■ Required work
Pull every line containing the word "selling" from the records.

Data for the task: Begin

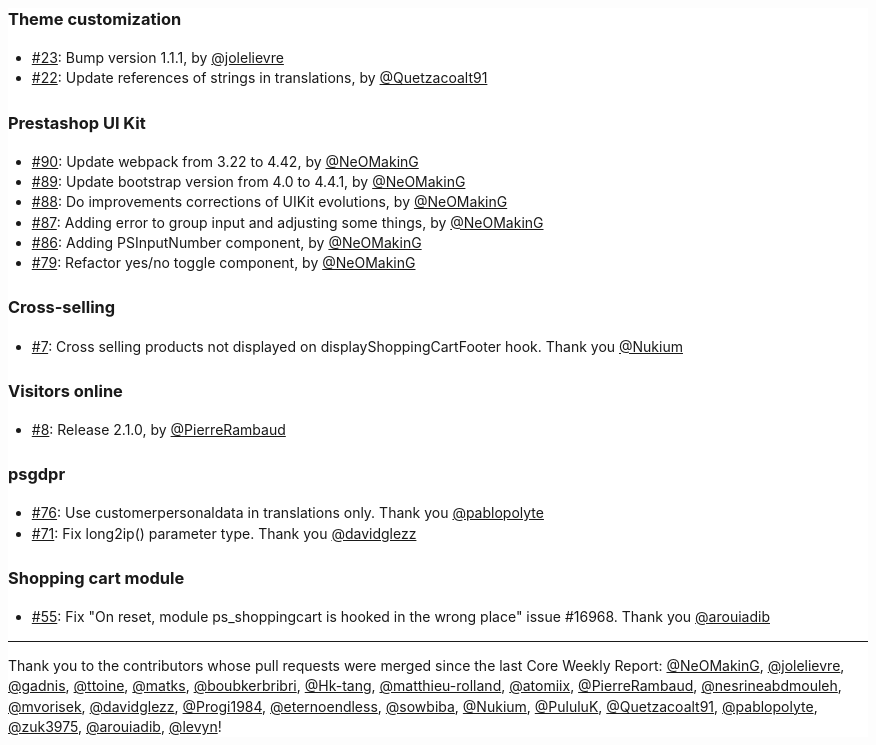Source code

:
### Theme customization
* [#23](https://github.com/PrestaShop/ps_themecusto/pull/23): Bump version 1.1.1, by [@jolelievre](https://github.com/jolelievre)
* [#22](https://github.com/PrestaShop/ps_themecusto/pull/22): Update references of strings in translations, by [@Quetzacoalt91](https://github.com/Quetzacoalt91)


### Prestashop UI Kit
* [#90](https://github.com/PrestaShop/prestashop-ui-kit/pull/90): Update webpack from 3.22 to 4.42, by [@NeOMakinG](https://github.com/NeOMakinG)
* [#89](https://github.com/PrestaShop/prestashop-ui-kit/pull/89): Update bootstrap version from 4.0 to 4.4.1, by [@NeOMakinG](https://github.com/NeOMakinG)
* [#88](https://github.com/PrestaShop/prestashop-ui-kit/pull/88): Do improvements corrections of UIKit evolutions, by [@NeOMakinG](https://github.com/NeOMakinG)
* [#87](https://github.com/PrestaShop/prestashop-ui-kit/pull/87): Adding error to group input and adjusting some things, by [@NeOMakinG](https://github.com/NeOMakinG)
* [#86](https://github.com/PrestaShop/prestashop-ui-kit/pull/86): Adding PSInputNumber component, by [@NeOMakinG](https://github.com/NeOMakinG)
* [#79](https://github.com/PrestaShop/prestashop-ui-kit/pull/79): Refactor yes/no toggle component, by [@NeOMakinG](https://github.com/NeOMakinG)


### Cross-selling
* [#7](https://github.com/PrestaShop/ps_crossselling/pull/7): Cross selling products not displayed on displayShoppingCartFooter hook. Thank you [@Nukium](https://github.com/Nukium)


### Visitors online
* [#8](https://github.com/PrestaShop/statslive/pull/8): Release 2.1.0, by [@PierreRambaud](https://github.com/PierreRambaud)


### psgdpr
* [#76](https://github.com/PrestaShop/psgdpr/pull/76): Use customerpersonaldata in translations only. Thank you [@pablopolyte](https://github.com/pablopolyte)
* [#71](https://github.com/PrestaShop/psgdpr/pull/71): Fix long2ip() parameter type. Thank you [@davidglezz](https://github.com/davidglezz)


### Shopping cart module
* [#55](https://github.com/PrestaShop/ps_shoppingcart/pull/55): Fix "On reset, module ps_shoppingcart is hooked in the wrong place"  issue #16968. Thank you [@arouiadib](https://github.com/arouiadib)


<hr />

Thank you to the contributors whose pull requests were merged since the last Core Weekly Report: [@NeOMakinG](https://github.com/NeOMakinG), [@jolelievre](https://github.com/jolelievre), [@gadnis](https://github.com/gadnis), [@ttoine](https://github.com/ttoine), [@matks](https://github.com/matks), [@boubkerbribri](https://github.com/boubkerbribri), [@Hk-tang](https://github.com/Hk-tang), [@matthieu-rolland](https://github.com/matthieu-rolland), [@atomiix](https://github.com/atomiix), [@PierreRambaud](https://github.com/PierreRambaud), [@nesrineabdmouleh](https://github.com/nesrineabdmouleh), [@mvorisek](https://github.com/mvorisek), [@davidglezz](https://github.com/davidglezz), [@Progi1984](https://github.com/Progi1984), [@eternoendless](https://github.com/eternoendless), [@sowbiba](https://github.com/sowbiba), [@Nukium](https://github.com/Nukium), [@PululuK](https://github.com/PululuK), [@Quetzacoalt91](https://github.com/Quetzacoalt91), [@pablopolyte](https://github.com/pablopolyte), [@zuk3975](https://github.com/zuk3975), [@arouiadib](https://github.com/arouiadib), [@levyn](https://github.com/levyn)!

Data for the task: End

■ Expected answer
### Cross-selling
* [#7](https://github.com/PrestaShop/ps_crossselling/pull/7): Cross selling products not displayed on displayShoppingCartFooter hook. Thank you [@Nukium](https://github.com/Nukium)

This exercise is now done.